┌─ AVAILABLE RECORDS

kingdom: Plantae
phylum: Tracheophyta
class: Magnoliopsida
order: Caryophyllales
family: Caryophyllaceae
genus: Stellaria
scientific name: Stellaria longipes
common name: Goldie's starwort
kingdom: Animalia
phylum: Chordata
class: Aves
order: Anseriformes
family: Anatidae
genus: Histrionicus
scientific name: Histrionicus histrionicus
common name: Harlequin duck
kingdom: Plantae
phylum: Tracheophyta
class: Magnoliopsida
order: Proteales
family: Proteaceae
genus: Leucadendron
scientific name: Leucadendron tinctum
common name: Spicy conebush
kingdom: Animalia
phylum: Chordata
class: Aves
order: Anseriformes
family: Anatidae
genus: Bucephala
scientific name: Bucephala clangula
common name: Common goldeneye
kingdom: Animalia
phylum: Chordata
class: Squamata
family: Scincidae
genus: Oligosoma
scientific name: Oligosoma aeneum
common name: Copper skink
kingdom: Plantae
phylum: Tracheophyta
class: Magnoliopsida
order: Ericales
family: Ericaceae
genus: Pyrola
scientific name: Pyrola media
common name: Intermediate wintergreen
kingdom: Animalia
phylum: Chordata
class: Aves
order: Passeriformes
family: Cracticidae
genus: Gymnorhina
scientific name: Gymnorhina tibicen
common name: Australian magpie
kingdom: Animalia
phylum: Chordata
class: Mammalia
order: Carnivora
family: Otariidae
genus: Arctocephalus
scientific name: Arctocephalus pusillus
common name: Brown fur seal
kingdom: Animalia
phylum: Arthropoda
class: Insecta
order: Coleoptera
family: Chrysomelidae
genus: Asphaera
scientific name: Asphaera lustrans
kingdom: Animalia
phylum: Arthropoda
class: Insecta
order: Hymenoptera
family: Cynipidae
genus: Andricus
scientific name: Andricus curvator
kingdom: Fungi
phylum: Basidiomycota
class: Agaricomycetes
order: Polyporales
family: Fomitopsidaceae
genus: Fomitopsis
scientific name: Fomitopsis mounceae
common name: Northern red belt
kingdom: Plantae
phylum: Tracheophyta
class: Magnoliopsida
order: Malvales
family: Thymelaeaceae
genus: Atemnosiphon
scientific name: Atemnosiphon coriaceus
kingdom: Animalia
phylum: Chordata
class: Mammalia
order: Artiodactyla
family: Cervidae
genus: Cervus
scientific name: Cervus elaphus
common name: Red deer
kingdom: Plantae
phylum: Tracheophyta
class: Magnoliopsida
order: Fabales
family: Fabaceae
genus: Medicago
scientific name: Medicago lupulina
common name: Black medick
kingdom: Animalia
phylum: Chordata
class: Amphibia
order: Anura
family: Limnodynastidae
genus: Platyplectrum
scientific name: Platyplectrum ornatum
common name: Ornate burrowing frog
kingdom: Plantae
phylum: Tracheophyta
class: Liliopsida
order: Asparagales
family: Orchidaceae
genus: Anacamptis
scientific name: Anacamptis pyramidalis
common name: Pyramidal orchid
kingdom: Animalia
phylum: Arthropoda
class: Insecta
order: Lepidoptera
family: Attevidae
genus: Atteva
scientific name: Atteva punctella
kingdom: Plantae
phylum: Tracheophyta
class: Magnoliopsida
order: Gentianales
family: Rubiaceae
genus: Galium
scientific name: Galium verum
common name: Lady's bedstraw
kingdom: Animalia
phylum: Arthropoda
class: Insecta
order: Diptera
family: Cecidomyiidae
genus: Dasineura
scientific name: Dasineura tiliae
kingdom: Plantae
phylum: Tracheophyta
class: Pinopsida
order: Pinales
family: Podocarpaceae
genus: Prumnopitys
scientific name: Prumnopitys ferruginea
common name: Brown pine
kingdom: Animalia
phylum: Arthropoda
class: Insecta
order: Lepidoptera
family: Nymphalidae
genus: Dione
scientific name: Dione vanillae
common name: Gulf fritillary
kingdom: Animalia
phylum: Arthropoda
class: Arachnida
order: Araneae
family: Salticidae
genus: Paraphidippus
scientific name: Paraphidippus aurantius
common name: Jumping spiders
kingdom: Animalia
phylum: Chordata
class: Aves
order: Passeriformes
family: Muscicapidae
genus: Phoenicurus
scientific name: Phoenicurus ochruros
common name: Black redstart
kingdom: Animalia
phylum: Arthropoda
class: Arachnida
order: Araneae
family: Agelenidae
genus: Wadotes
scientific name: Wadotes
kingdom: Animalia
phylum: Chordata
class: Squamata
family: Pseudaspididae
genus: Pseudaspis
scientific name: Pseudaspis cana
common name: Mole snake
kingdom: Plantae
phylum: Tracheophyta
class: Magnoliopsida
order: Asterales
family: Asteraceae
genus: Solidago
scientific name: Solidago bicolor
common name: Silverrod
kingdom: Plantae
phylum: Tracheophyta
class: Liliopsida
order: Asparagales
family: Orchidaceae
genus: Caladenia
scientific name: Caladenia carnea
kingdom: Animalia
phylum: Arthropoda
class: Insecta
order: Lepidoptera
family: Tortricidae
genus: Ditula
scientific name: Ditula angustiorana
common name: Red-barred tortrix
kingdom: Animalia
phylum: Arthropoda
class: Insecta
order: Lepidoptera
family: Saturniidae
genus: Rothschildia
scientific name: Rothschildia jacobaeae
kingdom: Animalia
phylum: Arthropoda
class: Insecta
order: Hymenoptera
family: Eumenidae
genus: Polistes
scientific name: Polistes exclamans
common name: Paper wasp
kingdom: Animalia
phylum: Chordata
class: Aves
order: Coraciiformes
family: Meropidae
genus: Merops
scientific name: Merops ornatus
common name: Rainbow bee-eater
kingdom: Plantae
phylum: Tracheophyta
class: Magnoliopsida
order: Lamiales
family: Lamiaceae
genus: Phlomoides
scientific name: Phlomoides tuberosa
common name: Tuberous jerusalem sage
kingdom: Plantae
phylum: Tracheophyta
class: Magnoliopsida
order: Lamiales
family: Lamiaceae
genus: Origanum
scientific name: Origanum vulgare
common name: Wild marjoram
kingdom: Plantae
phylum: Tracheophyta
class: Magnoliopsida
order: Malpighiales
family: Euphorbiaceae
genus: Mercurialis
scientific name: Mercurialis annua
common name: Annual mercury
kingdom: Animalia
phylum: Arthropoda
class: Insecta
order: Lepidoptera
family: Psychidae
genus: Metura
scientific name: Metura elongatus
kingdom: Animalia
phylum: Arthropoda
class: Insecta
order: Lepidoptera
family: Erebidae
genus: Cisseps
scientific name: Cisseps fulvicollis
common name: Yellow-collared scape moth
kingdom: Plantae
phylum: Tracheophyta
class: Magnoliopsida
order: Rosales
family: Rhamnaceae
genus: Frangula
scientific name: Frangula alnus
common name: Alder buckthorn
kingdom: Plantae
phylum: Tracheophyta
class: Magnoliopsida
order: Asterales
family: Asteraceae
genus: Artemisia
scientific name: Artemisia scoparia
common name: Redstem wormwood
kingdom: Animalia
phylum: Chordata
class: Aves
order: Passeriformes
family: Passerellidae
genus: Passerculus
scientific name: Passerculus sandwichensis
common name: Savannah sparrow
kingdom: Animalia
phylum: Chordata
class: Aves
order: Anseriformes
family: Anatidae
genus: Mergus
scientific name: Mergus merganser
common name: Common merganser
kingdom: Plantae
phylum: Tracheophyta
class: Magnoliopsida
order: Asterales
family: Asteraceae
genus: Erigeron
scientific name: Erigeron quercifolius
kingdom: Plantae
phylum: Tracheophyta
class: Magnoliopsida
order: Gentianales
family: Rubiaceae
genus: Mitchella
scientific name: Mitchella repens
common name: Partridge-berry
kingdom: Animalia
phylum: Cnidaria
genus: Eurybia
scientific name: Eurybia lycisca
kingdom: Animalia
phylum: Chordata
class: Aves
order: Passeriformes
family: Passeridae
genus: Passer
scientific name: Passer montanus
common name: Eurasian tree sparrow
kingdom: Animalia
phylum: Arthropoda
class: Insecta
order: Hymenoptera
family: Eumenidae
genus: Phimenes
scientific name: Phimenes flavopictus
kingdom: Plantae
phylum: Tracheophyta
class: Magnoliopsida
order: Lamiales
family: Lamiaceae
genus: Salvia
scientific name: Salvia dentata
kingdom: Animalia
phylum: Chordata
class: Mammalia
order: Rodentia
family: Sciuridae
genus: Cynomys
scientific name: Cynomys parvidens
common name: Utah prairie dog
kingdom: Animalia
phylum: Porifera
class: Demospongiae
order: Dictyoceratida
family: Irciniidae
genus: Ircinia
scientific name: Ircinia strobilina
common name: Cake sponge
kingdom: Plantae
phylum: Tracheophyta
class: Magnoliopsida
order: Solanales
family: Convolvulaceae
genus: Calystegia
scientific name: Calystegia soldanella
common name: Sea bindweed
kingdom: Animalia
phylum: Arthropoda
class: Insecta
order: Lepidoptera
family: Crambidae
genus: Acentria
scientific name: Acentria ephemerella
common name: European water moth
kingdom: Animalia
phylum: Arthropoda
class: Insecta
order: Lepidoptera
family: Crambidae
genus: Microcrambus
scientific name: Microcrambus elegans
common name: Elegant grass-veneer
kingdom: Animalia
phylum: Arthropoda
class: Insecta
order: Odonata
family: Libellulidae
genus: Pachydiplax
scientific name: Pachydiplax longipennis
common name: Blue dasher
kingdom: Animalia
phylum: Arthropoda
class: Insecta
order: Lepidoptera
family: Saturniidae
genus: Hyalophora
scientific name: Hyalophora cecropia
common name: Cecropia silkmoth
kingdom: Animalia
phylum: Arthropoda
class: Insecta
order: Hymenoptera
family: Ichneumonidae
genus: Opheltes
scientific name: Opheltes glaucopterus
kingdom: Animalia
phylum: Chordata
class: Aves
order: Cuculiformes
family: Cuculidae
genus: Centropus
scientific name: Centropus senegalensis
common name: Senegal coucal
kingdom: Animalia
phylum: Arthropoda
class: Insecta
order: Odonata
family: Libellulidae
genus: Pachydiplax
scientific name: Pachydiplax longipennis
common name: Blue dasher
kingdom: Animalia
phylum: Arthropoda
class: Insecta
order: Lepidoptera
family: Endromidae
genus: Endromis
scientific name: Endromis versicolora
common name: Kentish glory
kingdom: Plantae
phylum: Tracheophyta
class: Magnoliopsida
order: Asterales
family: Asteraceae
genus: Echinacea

└─

▸ SHORT EXERCISE:
From the start of the data through the line containing "common name: Common goldeneye", copy the lines again, substituting "species" for every "scientific name" and leaving all else as it is.

▸ SOLVED EXERCISE:
kingdom: Plantae
phylum: Tracheophyta
class: Magnoliopsida
order: Caryophyllales
family: Caryophyllaceae
genus: Stellaria
species: Stellaria longipes
common name: Goldie's starwort
kingdom: Animalia
phylum: Chordata
class: Aves
order: Anseriformes
family: Anatidae
genus: Histrionicus
species: Histrionicus histrionicus
common name: Harlequin duck
kingdom: Plantae
phylum: Tracheophyta
class: Magnoliopsida
order: Proteales
family: Proteaceae
genus: Leucadendron
species: Leucadendron tinctum
common name: Spicy conebush
kingdom: Animalia
phylum: Chordata
class: Aves
order: Anseriformes
family: Anatidae
genus: Bucephala
species: Bucephala clangula
common name: Common goldeneye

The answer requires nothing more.